§ **WHAT NEEDS TO BE DONE**: Can you reproduce the data below word for word, leaving the pictures out of your answer?

§ **DATA TO USE**:
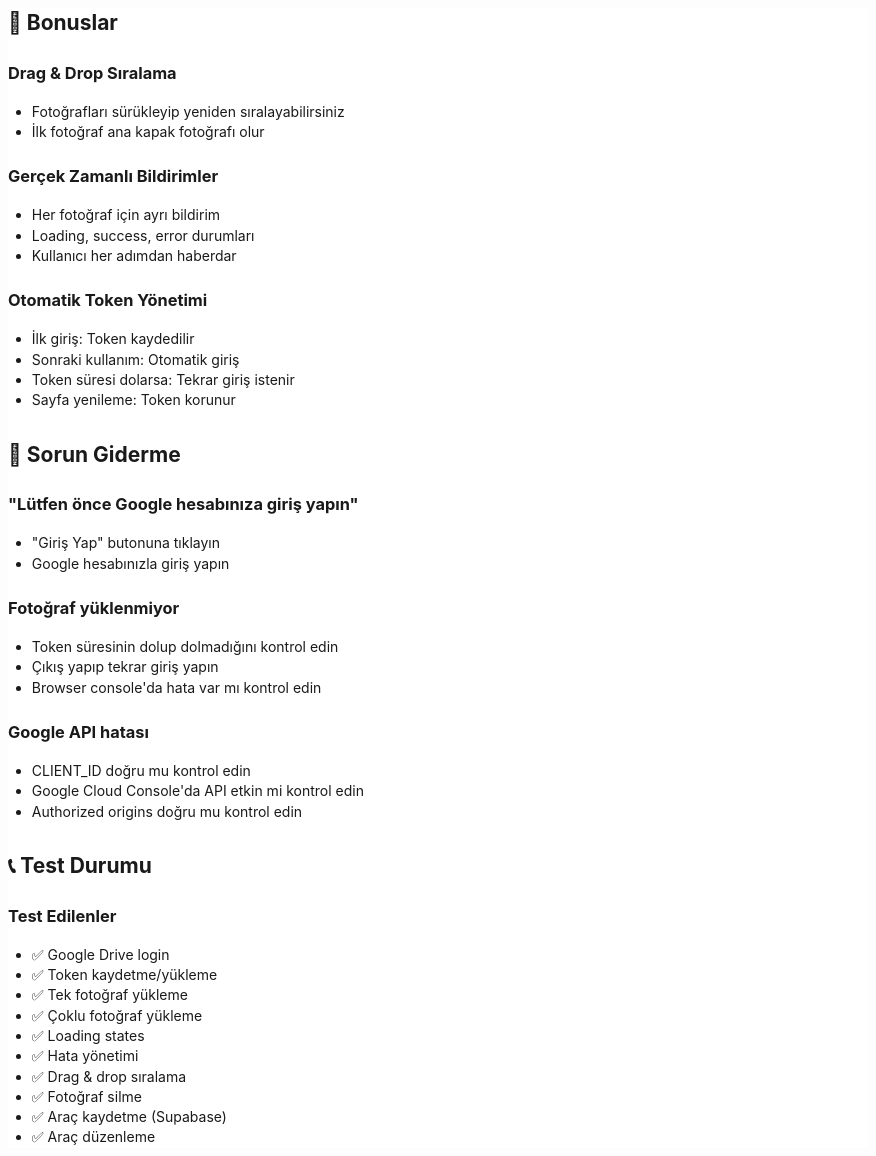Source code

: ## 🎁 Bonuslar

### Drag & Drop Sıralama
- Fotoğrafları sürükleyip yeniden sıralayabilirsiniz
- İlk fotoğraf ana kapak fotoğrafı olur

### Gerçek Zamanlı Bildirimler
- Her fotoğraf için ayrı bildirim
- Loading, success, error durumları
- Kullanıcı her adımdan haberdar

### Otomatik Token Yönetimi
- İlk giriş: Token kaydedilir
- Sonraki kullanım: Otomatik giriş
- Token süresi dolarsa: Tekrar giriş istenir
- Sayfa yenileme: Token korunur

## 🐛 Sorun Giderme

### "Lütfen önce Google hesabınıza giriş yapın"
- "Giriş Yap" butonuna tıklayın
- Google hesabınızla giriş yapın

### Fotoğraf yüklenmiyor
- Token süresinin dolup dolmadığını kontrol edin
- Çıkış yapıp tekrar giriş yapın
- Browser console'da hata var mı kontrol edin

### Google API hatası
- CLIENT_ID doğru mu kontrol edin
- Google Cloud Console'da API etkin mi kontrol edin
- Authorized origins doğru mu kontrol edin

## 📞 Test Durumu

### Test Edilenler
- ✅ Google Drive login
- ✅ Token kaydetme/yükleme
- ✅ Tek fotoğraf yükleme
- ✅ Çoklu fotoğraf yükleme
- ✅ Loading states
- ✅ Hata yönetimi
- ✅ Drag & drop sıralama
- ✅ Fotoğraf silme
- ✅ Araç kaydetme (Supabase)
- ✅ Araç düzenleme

§ **SOLUTION TO THE PROBLEM**:
Source code

: ## 🎁 Bonuslar

### Drag & Drop Sıralama
- Fotoğrafları sürükleyip yeniden sıralayabilirsiniz
- İlk fotoğraf ana kapak fotoğrafı olur

### Gerçek Zamanlı Bildirimler
- Her fotoğraf için ayrı bildirim
- Loading, success, error durumları
- Kullanıcı her adımdan haberdar

### Otomatik Token Yönetimi
- İlk giriş: Token kaydedilir
- Sonraki kullanım: Otomatik giriş
- Token süresi dolarsa: Tekrar giriş istenir
- Sayfa yenileme: Token korunur

## 🐛 Sorun Giderme

### "Lütfen önce Google hesabınıza giriş yapın"
- "Giriş Yap" butonuna tıklayın
- Google hesabınızla giriş yapın

### Fotoğraf yüklenmiyor
- Token süresinin dolup dolmadığını kontrol edin
- Çıkış yapıp tekrar giriş yapın
- Browser console'da hata var mı kontrol edin

### Google API hatası
- CLIENT_ID doğru mu kontrol edin
- Google Cloud Console'da API etkin mi kontrol edin
- Authorized origins doğru mu kontrol edin

## 📞 Test Durumu

### Test Edilenler
- ✅ Google Drive login
- ✅ Token kaydetme/yükleme
- ✅ Tek fotoğraf yükleme
- ✅ Çoklu fotoğraf yükleme
- ✅ Loading states
- ✅ Hata yönetimi
- ✅ Drag & drop sıralama
- ✅ Fotoğraf silme
- ✅ Araç kaydetme (Supabase)
- ✅ Araç düzenleme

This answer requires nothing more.